Dear Governor Scott,
I am writing to make you aware of a situation that is ongoing in Indian River County. There seems to be a misunderstanding among some concerned citizens opposed to the development of a proposed concrete batch plant. The citizens objected to the plant based on noise, dust, traffic, property values, and health concerns. However, the proposed plant exceeds the state requirements for these concerns and meets the proposed future requirements. Do concrete batch plants meet the requirements of the construction aggregate statute?
Someone proposed changing the zoning to disallow heavy processing at a county commission meeting. From that proposed change, the County enacted Ordinance 2007-027 which changed the permitted land uses of Section 911 paragraph 11 Table 4 of the County Code. This removed 31 permitted uses from the table of permitted uses in the light industrial land of Indian River County. This text change of uses would have required amending the comprehensive plan.
The amendment does not appear to have any merit except to prevent the Ocean Concrete batch plant. There is no scope, no proper intent, it is not consistent with the State’s comprehensive plan, no supporting cause and effect, and I am not sure if the proper due process was applied to enacting the amendment. I cannot even find the filing of the amendment with the Department of Community Affairs.
I am just a concerned citizen for the protection of industrial, property and due process rights provided by our Constitution.

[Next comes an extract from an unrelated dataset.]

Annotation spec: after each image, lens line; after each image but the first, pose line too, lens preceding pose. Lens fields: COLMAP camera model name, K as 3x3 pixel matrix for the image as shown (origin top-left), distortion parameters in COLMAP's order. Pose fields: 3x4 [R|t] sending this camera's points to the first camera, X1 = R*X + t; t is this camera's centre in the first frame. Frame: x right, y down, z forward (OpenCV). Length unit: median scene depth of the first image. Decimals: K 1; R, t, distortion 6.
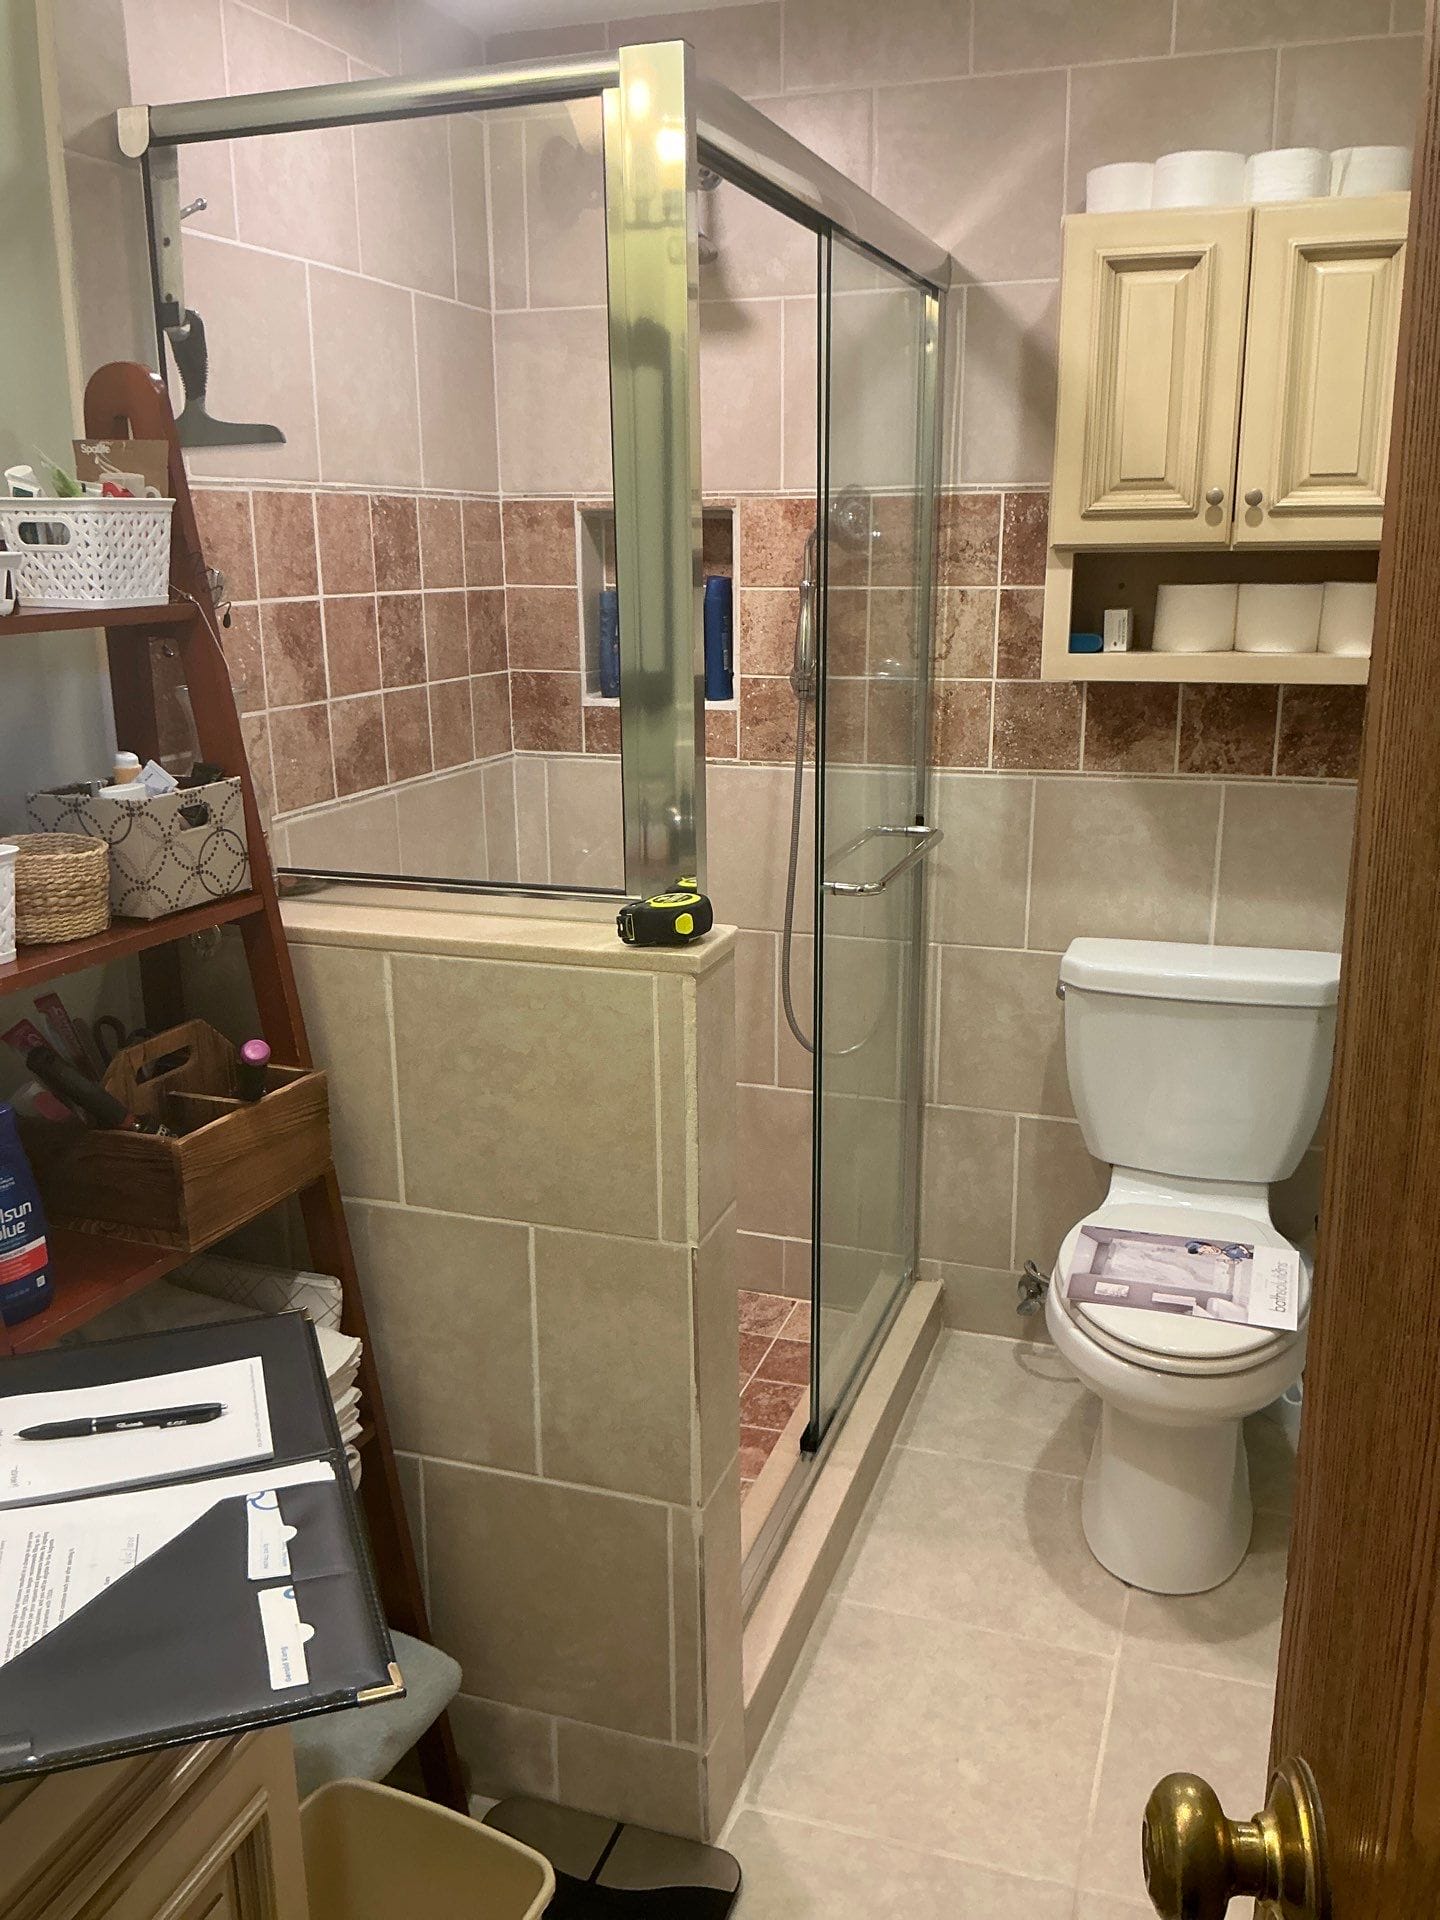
lens RADIAL K [[1639.9, 0, 720.0], [0, 1639.9, 960.0], [0, 0, 1]] dist [0.076172, -0.001491]
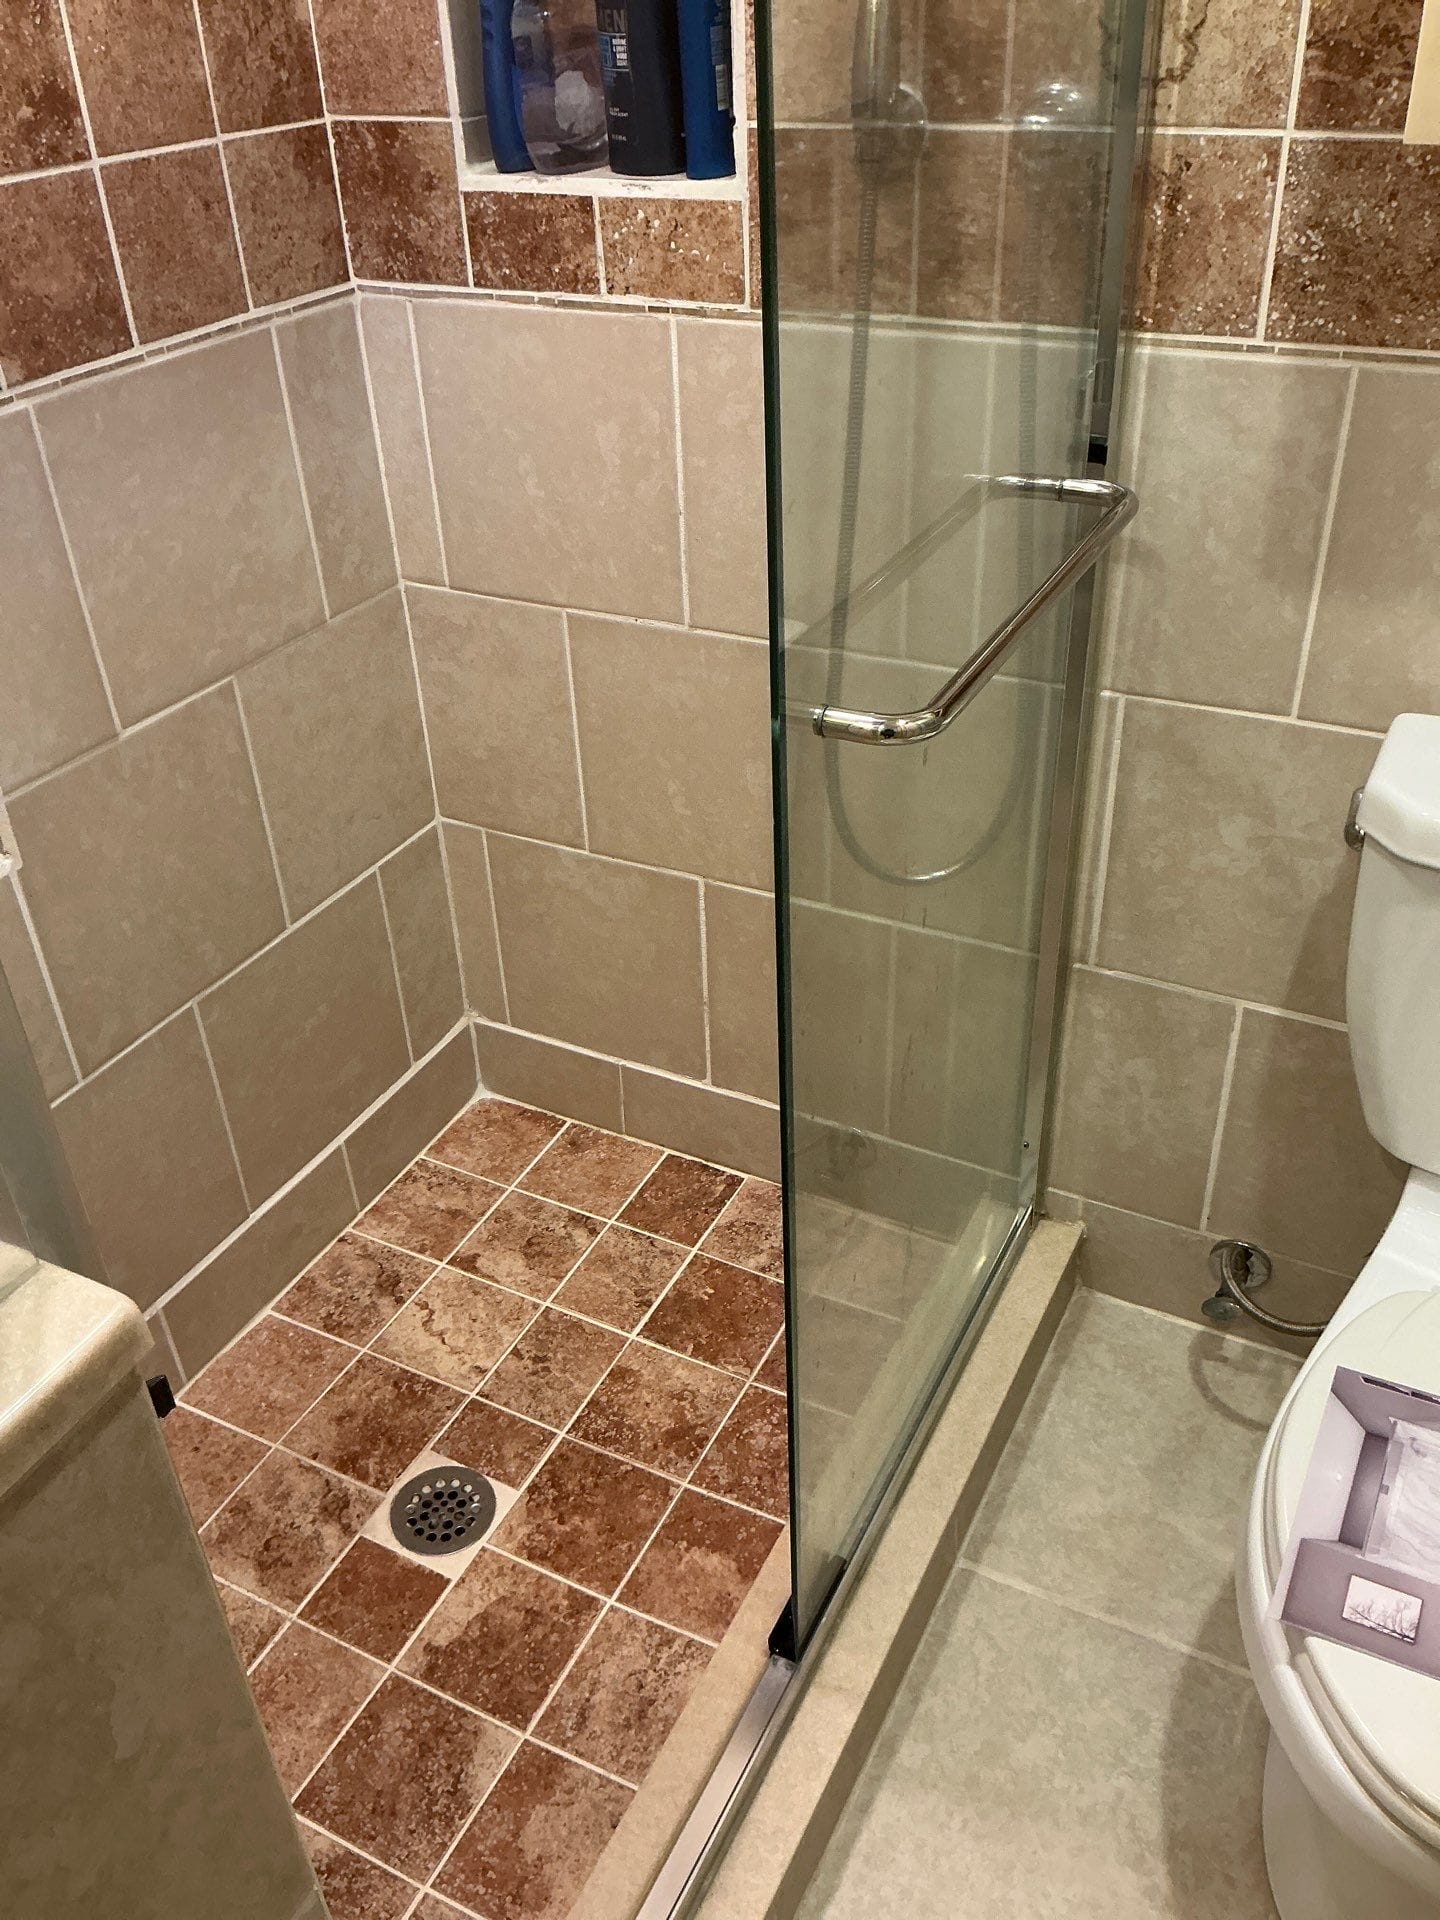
lens RADIAL K [[1599.1, 0, 720.0], [0, 1599.1, 960.0], [0, 0, 1]] dist [0.051859, -0.108114]
pose [[0.988830, 0.053480, -0.139121, 0.084140], [-0.004911, 0.944592, 0.328210, -0.097349], [0.148965, -0.323860, 0.934304, 0.484919]]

I am not sure who is the best person to help straighten this out, but I do know we need industry for jobs in our State. I have read where you are pro-industry and I am sure you would agree we need concrete for roads, bridges, buildings and to rebuild after a storm. Someone needs to step in and fix this so we can get back to rebuilding our once great industrial nation and prevent this county from stepping on the rights of property owners and the right to industry.
Clean Industry for jobs that sell homes so the people have money to support business. So, simiple!